* **原文摘录**
——————

实际上,它是mpage_writepages()的完全封装函数.
重点分析mpage_writepages()的实现:
int
mpage_writepages(struct address_space *mapping,
         struct writeback_control *wbc, get_block_t get_block)
{
     struct backing_dev_info *bdi = mapping->backing_dev_info;
     struct bio *bio = NULL;
     sector_t last_block_in_bio = 0;
     int ret = 0;
     int done = 0;
     int (*writepage)(struct page *page, struct writeback_control *wbc);
     struct pagevec pvec;
     int nr_pages;
     pgoff_t index;
     pgoff_t end = -1;      /* Inclusive */
     int scanned = 0;
     int is_range = 0;
 
     //如果操作不允许阻塞,但当前请求队列又是拥塞的情况
     if (wbc->nonblocking && bdi_write_congested(bdi)) {
         wbc->encountered_congestion = 1;
         return 0;
     }
 
     writepage = NULL;
     //如果get_block参数为NULL.取页高速缓存的wirtepage方法
     if (get_block == NULL)
         writepage = mapping->a_ops->writepage;
     //初始化pvec
     pagevec_init(&pvec, 0);
     //如果操作模式为WB_SYNC_NONE,那就从mapping->writeback_index的序号开始
     //否则,从0开始
     if (wbc->sync_mode == WB_SYNC_NONE) {
         index = mapping->writeback_index; /* Start from prev offset */
     } else {
         index = 0;               /* whole-file sweep */
         scanned = 1;
     }
     if (wbc->start || wbc->end) {
         index = wbc->start >> PAGE_CACHE_SHIFT;
         end = wbc->end >> PAGE_CACHE_SHIFT;
         is_range = 1;
         scanned = 1;
     }
retry:
     //到页高速缓存中取dirty的页面
     while (!done && (index <= end) &&
              (nr_pages = pagevec_lookup_tag(&pvec, mapping, &index,
              PAGECACHE_TAG_DIRTY,
              min(end - index, (pgoff_t)PAGEVEC_SIZE-1) + 1))) {
         unsigned i;
 
         scanned = 1;
         //遍历取到的页面
         for (i = 0; i < nr_pages; i++) {
              struct page *page = pvec.pages[i];
 
              /*
               * At this point we hold neither mapping->tree_lock nor
               * lock on the page itself: the page may be truncated or
               * invalidated (changing page->mapping to NULL), or even
               * swizzled back from swapper_space to tmpfs file
               * mapping
               */
              //锁住页面
              lock_page(page);
 
              //页面不是指定的页高速缓存区
              if (unlikely(page->mapping != mapping)) {
                   unlock_page(page);
                   continue;
              }
 
              //页序号是否合法
              if (unlikely(is_range) && page->index > end) {
                   done = 1;
                   unlock_page(page);
                   continue;
              }
 
              //如果不为WB_SYNC_NONE模式,页面正在被回写,等待其操作完
              if (wbc->sync_mode != WB_SYNC_NONE)

——————

* **给定数据**
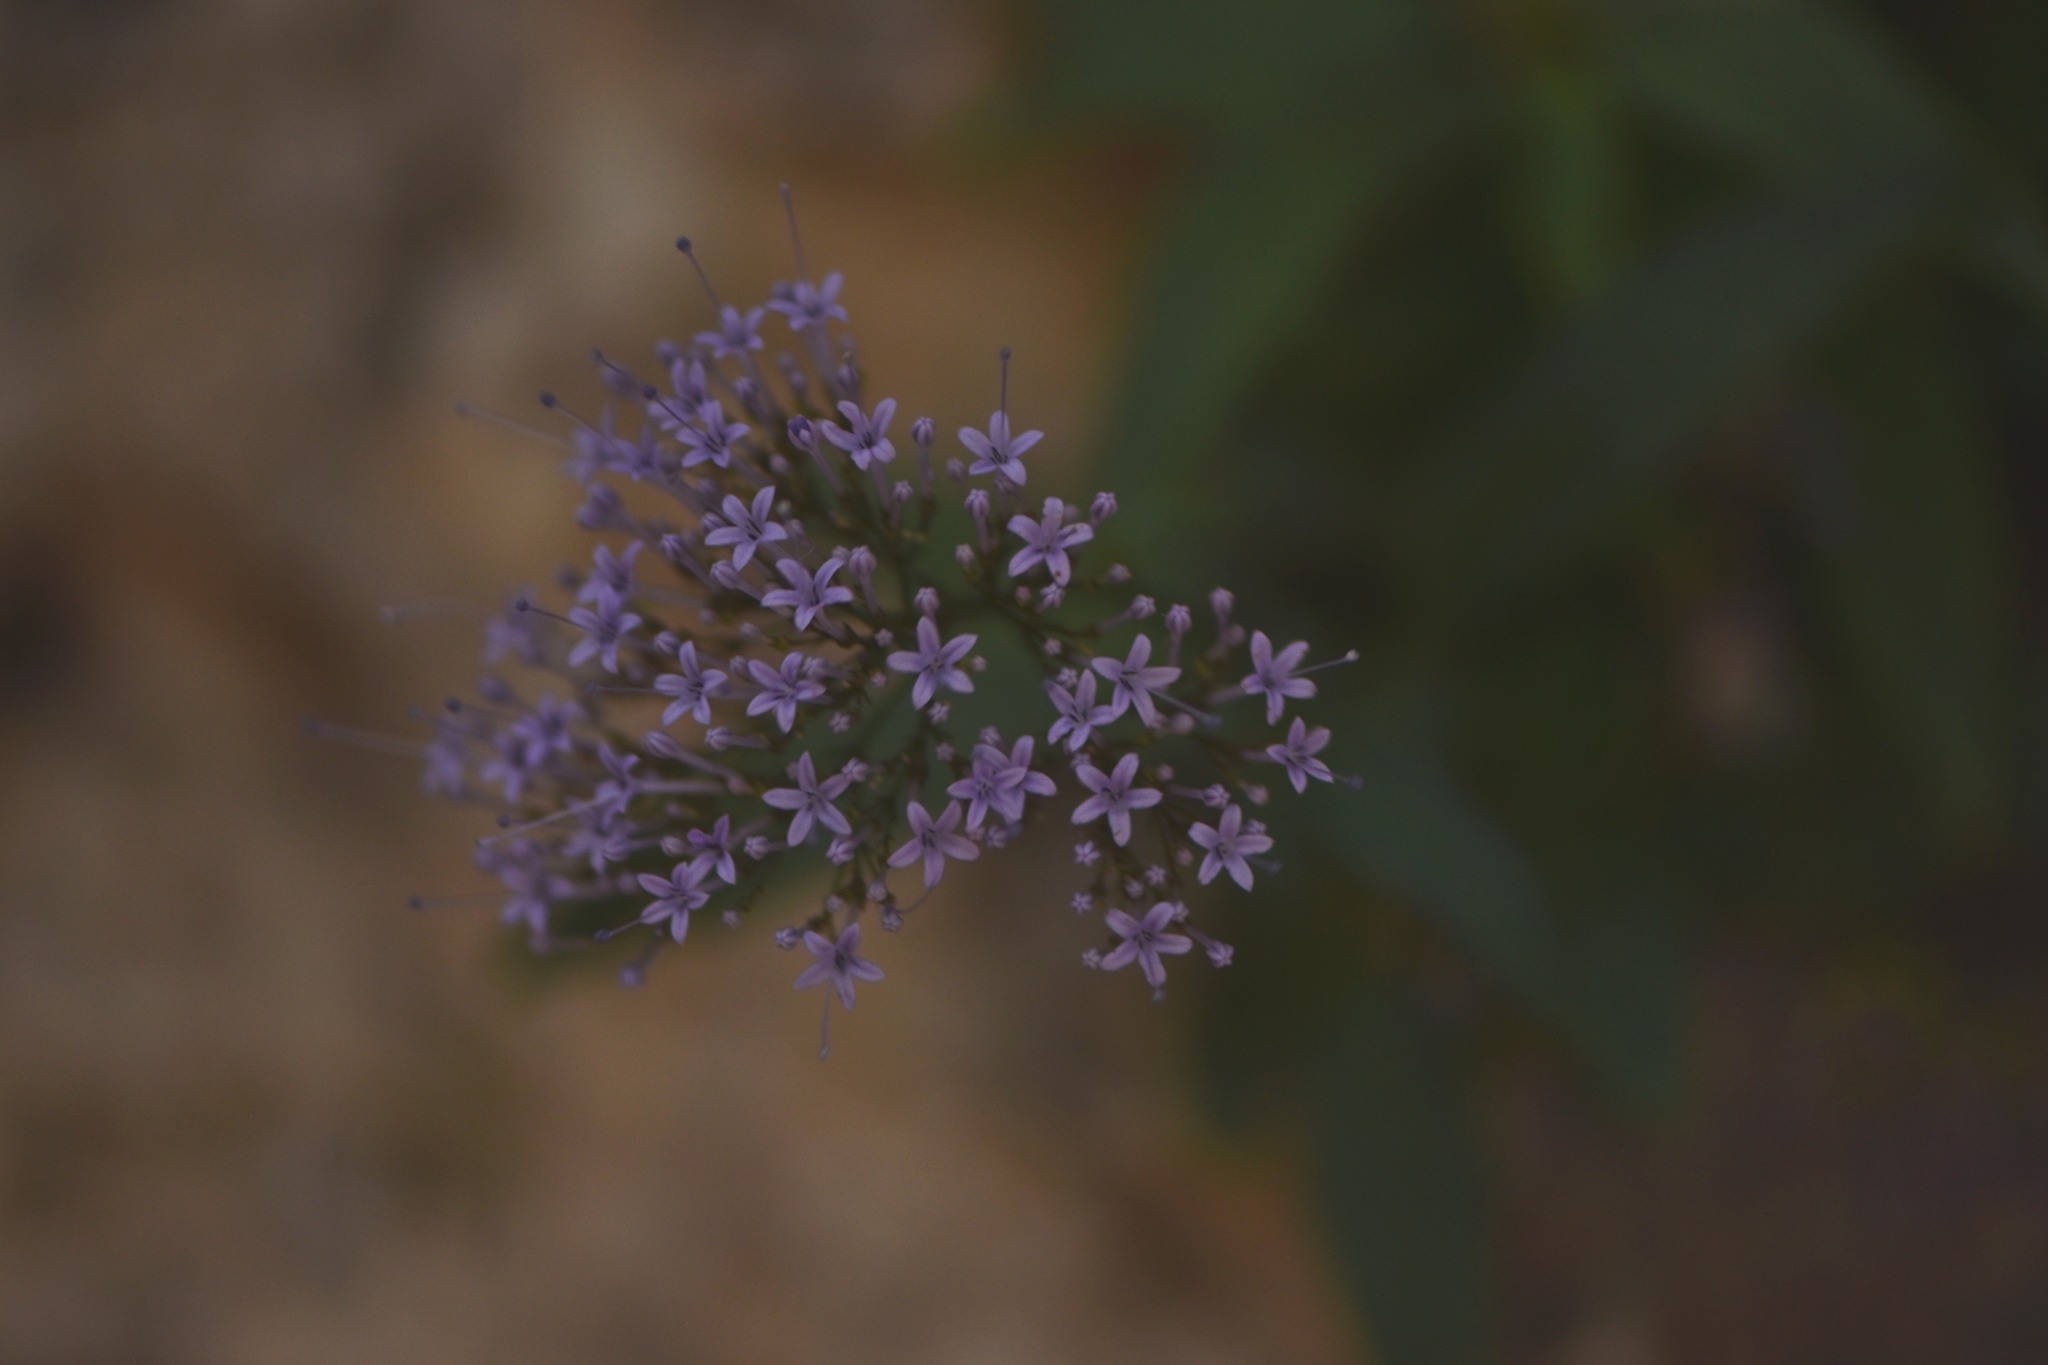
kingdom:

——————

* **题目**
列出上文 mpage_writepages() 源码中该函数的全部形参,每个都注明类型。

* **输出结果**
- mapping:struct address_space *
- wbc:struct writeback_control *
- get_block:get_block_t